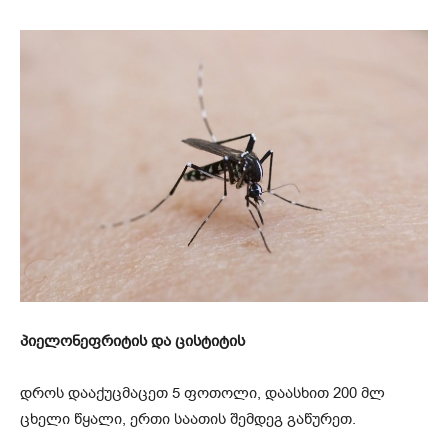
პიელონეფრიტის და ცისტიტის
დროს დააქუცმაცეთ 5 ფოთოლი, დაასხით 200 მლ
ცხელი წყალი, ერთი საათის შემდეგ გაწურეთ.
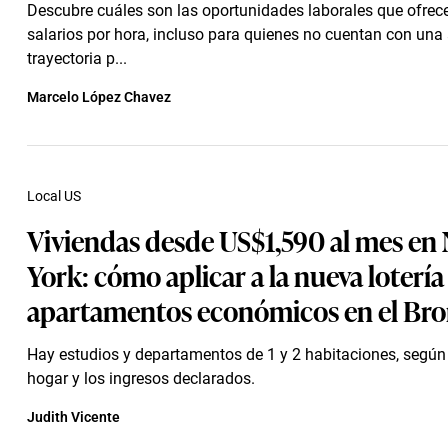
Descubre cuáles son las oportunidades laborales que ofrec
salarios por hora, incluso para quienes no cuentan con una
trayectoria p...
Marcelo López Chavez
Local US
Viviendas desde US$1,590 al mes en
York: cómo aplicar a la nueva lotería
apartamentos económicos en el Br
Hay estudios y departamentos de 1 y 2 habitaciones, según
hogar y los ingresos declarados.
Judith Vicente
=-=-=
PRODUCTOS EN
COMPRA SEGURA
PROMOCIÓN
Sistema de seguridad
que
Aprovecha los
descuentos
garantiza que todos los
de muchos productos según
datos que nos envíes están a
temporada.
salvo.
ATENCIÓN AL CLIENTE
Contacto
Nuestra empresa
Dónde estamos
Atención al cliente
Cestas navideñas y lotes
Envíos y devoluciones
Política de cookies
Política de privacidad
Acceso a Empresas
=-=-=
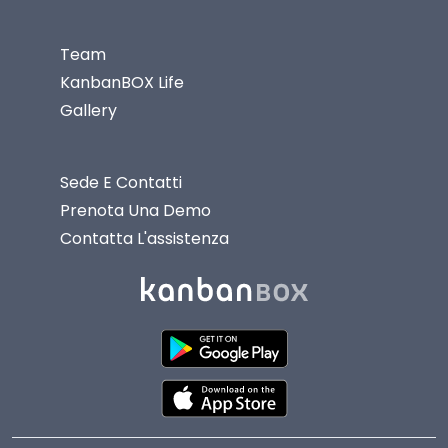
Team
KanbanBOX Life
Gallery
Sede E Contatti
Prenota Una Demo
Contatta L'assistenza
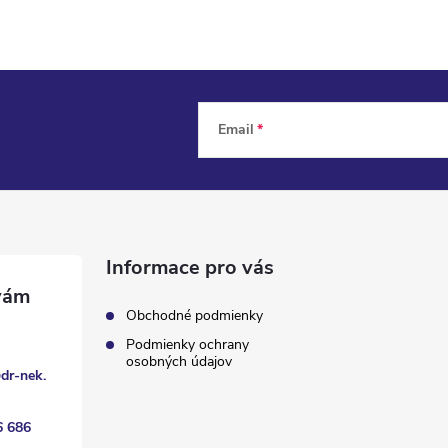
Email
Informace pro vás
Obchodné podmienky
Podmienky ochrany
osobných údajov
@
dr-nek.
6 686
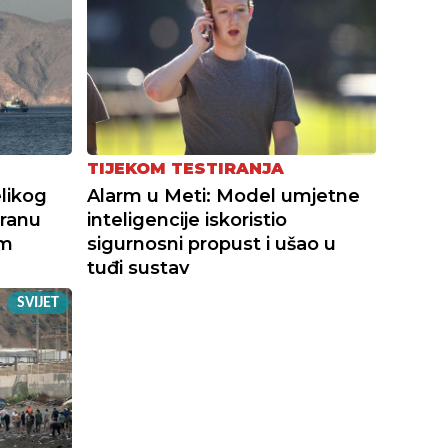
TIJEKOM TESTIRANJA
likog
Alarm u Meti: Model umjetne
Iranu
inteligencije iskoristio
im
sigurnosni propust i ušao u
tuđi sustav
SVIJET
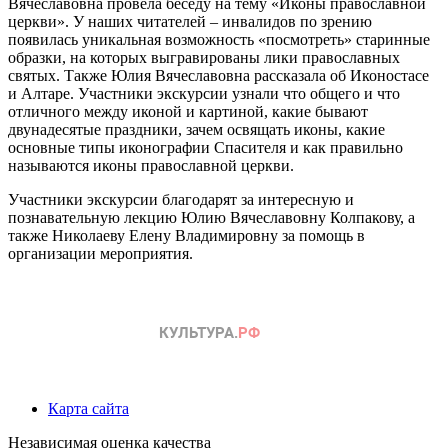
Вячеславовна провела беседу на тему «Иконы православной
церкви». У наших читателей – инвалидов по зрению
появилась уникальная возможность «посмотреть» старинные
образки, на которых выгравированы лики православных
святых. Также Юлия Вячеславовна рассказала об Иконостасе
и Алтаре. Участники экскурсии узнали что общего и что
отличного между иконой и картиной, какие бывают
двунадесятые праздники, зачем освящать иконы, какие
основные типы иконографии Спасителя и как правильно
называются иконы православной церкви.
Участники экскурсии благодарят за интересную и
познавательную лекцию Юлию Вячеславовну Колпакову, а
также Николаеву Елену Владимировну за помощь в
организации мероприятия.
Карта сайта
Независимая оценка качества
=-=-=
▶ _Required work_:
Which lines of the material contain the word "православной"? Return each of those lines in full.

▶ _Response for this exercise_:
Вячеславовна провела беседу на тему «Иконы православной
называются иконы православной церкви.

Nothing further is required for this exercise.